Starting at the line with "- **Facts and" and going on through the line with "- **Structured information**: Lists, procedures, steps", reproduce each line in the records below exactly and nothing more.
══ SUPPLIED DATA
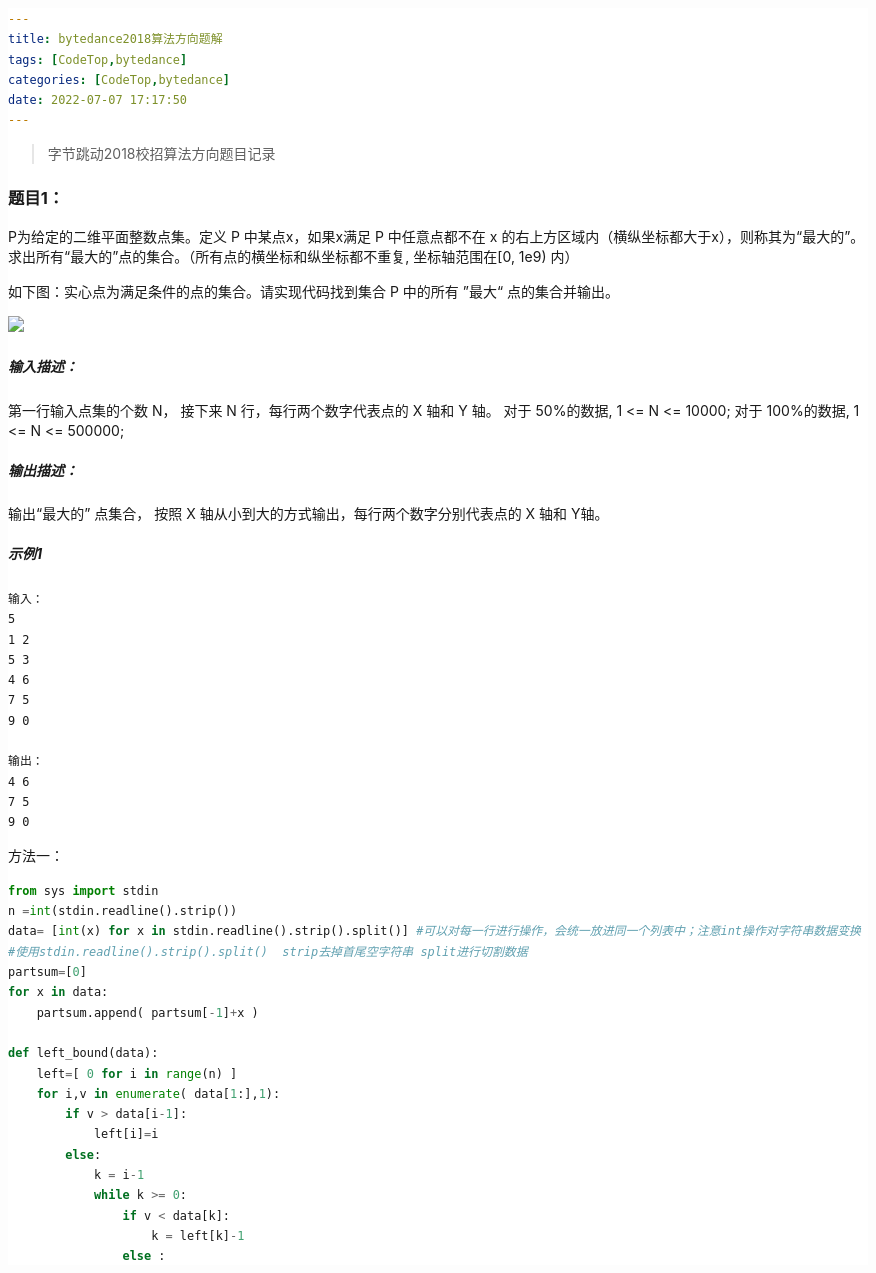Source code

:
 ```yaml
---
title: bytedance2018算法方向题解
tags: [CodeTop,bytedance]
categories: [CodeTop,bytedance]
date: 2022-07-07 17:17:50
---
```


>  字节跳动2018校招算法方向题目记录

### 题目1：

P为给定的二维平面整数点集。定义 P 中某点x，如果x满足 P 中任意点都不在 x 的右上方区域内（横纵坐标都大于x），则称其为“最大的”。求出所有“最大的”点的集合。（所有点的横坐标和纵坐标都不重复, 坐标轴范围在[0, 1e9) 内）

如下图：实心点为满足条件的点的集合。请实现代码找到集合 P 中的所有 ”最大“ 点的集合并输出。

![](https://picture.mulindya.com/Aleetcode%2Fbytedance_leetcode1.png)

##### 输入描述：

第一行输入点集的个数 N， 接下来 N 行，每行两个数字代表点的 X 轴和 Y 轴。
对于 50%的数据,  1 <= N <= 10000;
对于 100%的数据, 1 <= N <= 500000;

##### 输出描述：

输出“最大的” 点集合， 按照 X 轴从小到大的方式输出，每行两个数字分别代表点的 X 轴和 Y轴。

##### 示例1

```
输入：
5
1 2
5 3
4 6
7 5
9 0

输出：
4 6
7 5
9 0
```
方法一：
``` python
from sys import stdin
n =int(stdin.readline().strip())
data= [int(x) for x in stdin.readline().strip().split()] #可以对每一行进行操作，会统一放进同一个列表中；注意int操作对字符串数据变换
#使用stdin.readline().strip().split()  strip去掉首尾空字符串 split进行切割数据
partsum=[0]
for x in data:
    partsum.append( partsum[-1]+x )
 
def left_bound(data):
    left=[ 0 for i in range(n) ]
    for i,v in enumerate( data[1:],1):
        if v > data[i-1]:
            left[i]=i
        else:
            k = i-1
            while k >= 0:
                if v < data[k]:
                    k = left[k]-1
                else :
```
════
══ SUPPLIED DATA
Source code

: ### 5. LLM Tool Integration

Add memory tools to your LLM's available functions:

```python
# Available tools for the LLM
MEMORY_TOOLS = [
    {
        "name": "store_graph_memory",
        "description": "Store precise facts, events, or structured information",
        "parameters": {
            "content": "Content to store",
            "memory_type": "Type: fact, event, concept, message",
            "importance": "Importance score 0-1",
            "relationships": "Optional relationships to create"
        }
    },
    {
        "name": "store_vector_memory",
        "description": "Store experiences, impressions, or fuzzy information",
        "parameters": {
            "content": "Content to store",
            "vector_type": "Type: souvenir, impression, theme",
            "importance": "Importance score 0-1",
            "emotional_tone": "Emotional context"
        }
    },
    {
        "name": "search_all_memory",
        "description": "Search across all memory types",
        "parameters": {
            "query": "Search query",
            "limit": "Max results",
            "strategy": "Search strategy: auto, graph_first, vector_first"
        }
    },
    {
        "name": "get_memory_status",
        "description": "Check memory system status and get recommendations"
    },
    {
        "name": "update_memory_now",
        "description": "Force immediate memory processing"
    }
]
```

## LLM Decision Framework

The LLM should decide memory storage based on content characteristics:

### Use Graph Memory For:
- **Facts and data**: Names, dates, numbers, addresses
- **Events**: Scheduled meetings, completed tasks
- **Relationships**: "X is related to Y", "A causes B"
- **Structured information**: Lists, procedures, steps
════
» ANSWER SPACE
- **Facts and data**: Names, dates, numbers, addresses
- **Events**: Scheduled meetings, completed tasks
- **Relationships**: "X is related to Y", "A causes B"
- **Structured information**: Lists, procedures, steps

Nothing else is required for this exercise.